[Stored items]
====
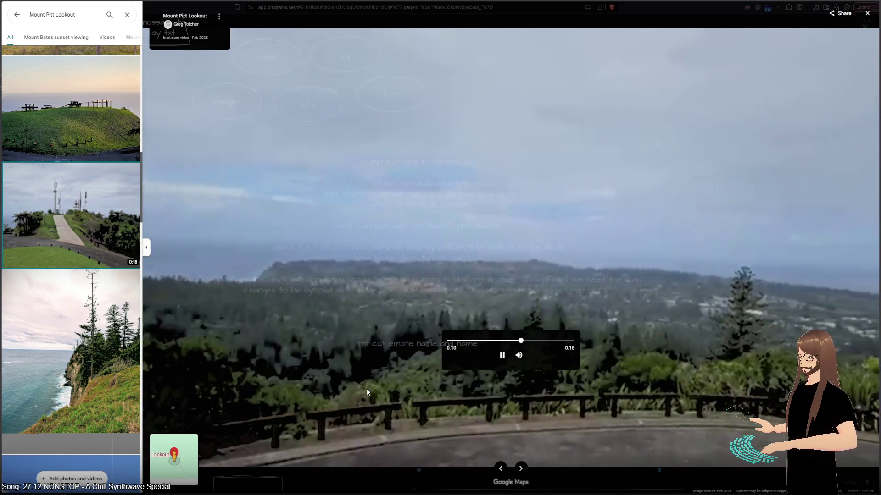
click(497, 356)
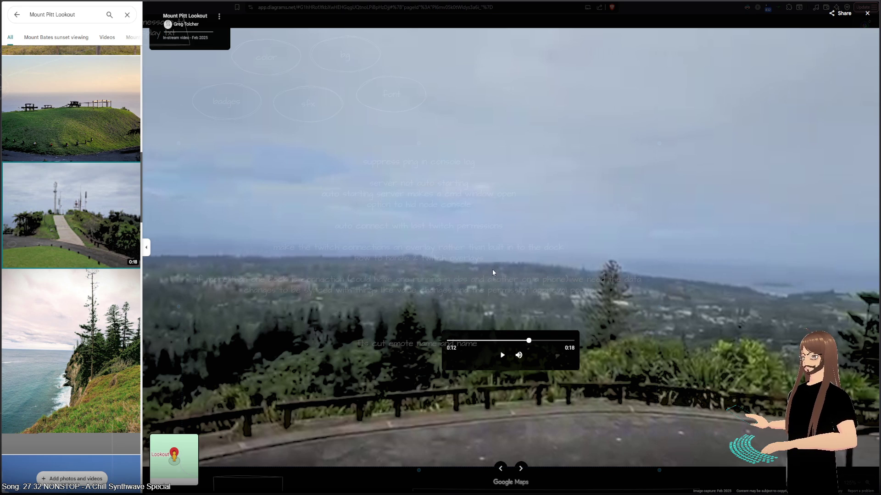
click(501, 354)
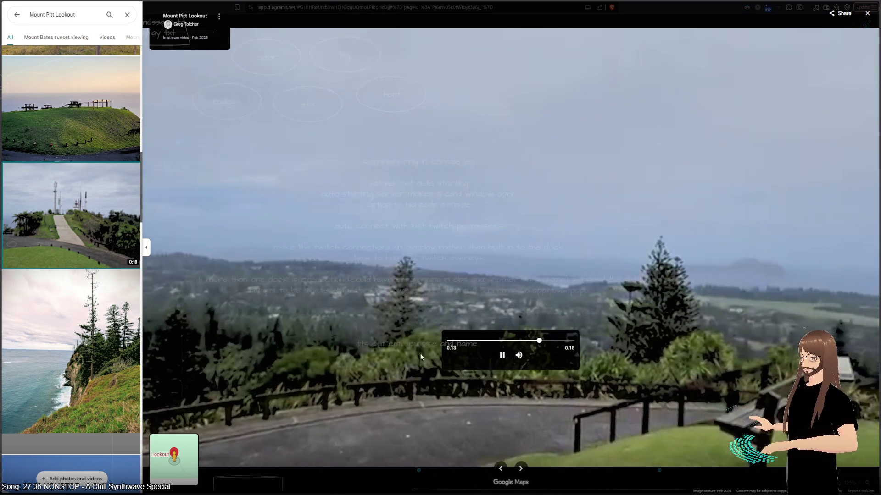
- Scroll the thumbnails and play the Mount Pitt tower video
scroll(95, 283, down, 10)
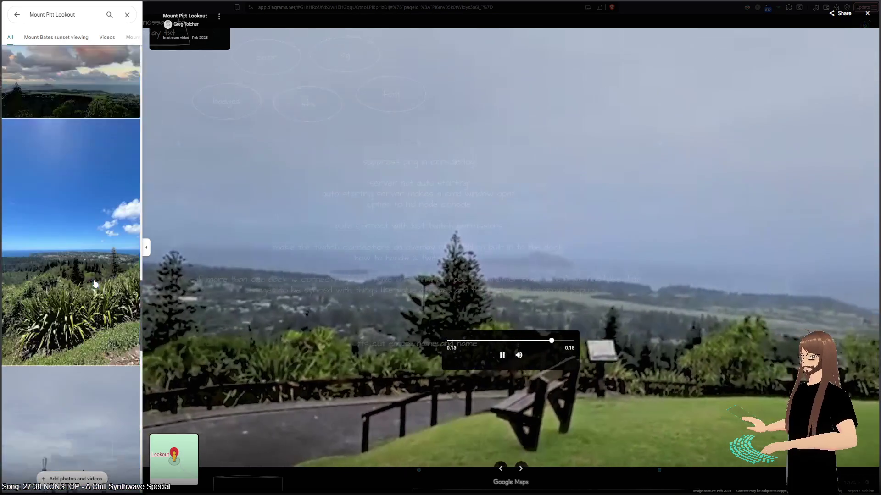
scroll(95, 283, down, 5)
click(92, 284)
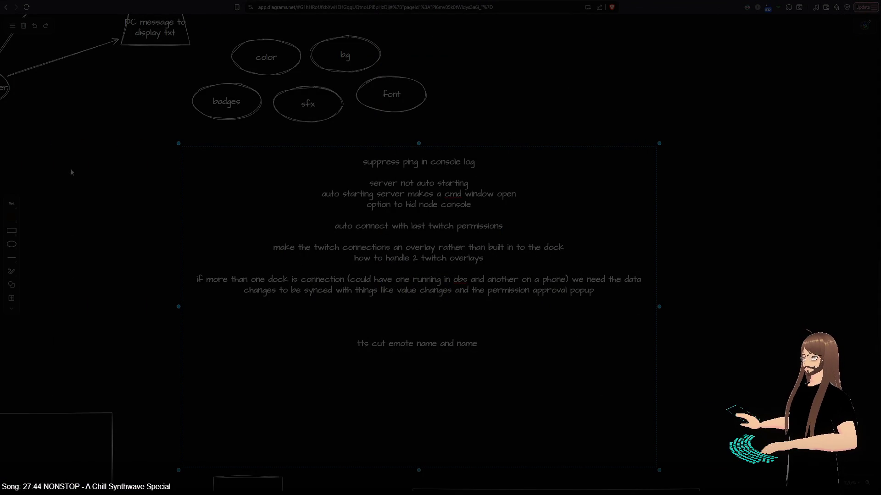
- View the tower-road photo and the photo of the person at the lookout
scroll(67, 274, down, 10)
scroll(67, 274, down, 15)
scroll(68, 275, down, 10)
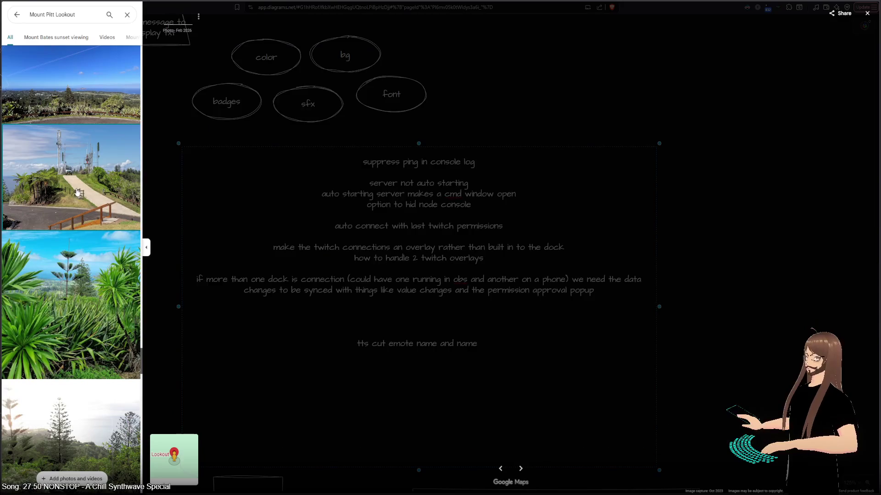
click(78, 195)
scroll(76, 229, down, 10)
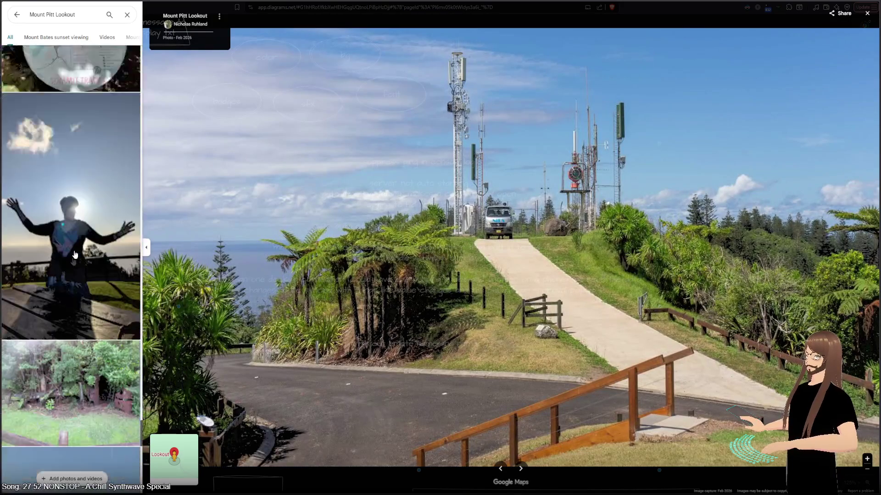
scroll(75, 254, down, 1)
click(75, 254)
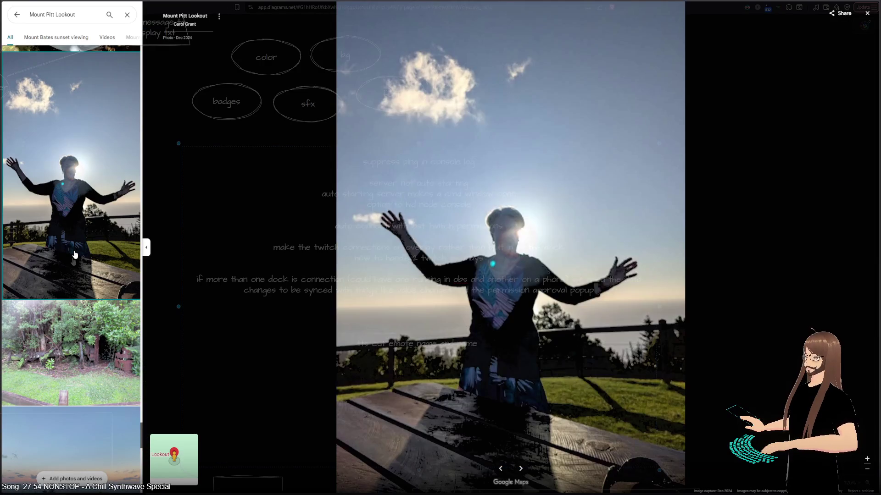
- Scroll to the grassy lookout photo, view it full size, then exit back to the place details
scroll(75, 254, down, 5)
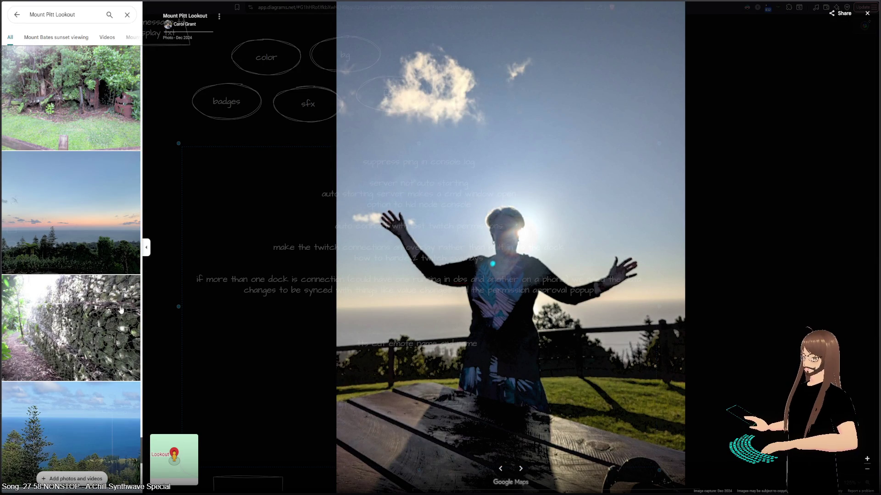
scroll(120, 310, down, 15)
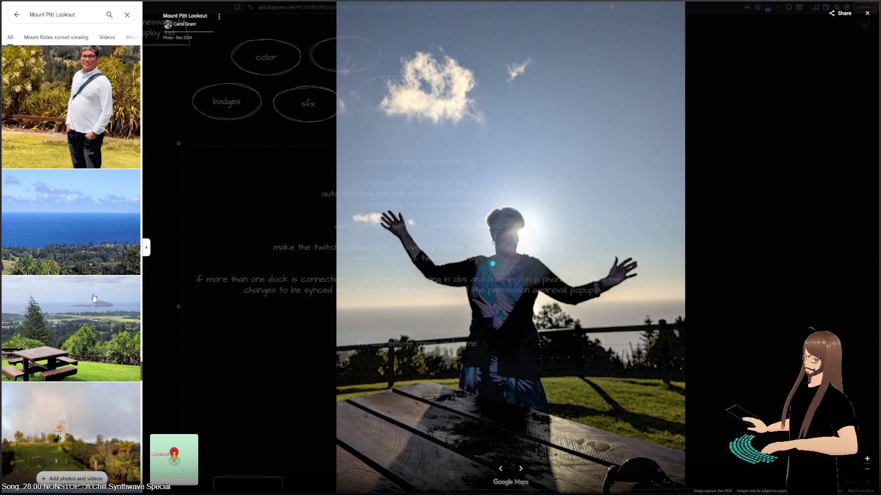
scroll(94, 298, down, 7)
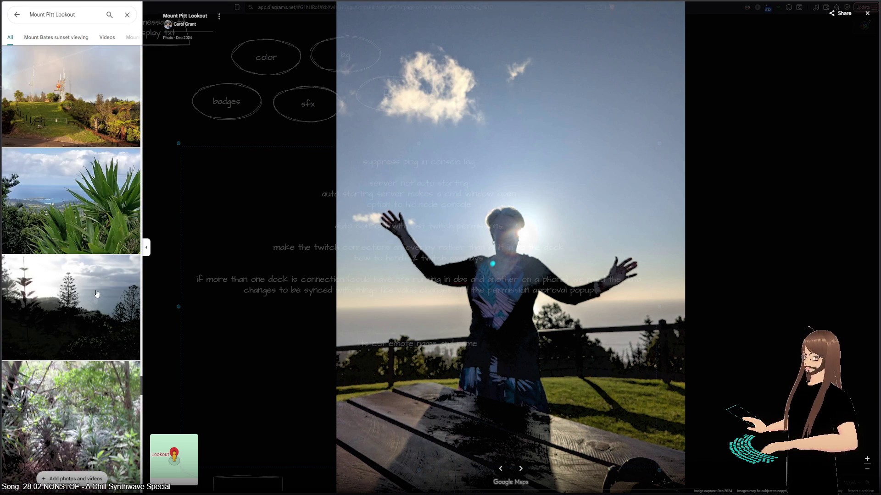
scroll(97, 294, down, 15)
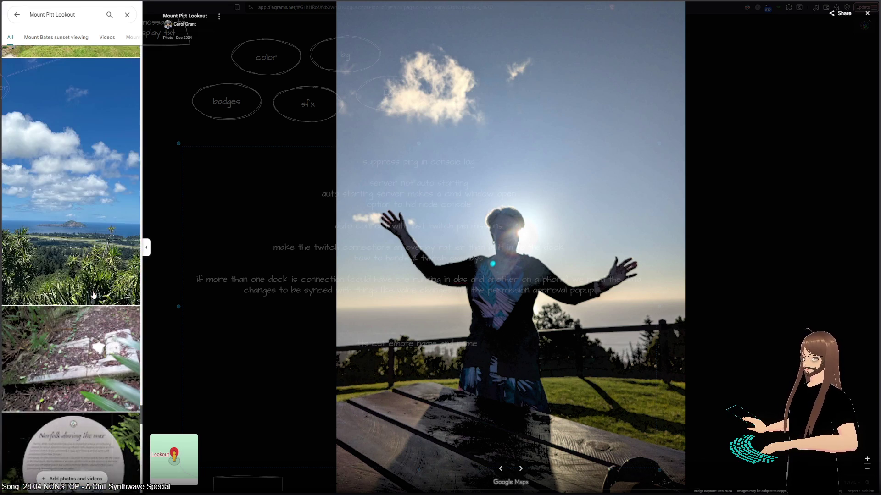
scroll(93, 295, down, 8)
====
WHAT IS BEING ASKED: The answer must be the lines above from the line that contains "scroll(68, 275, down, 10)" to the final line of the data, word for word, with no pictures.

RESULT OF THE TASK:
scroll(68, 275, down, 10)
click(78, 195)
scroll(76, 229, down, 10)
scroll(75, 254, down, 1)
click(75, 254)
- Scroll to the grassy lookout photo, view it full size, then exit back to the place details
scroll(75, 254, down, 5)
scroll(120, 310, down, 15)
scroll(94, 298, down, 7)
scroll(97, 294, down, 15)
scroll(93, 295, down, 8)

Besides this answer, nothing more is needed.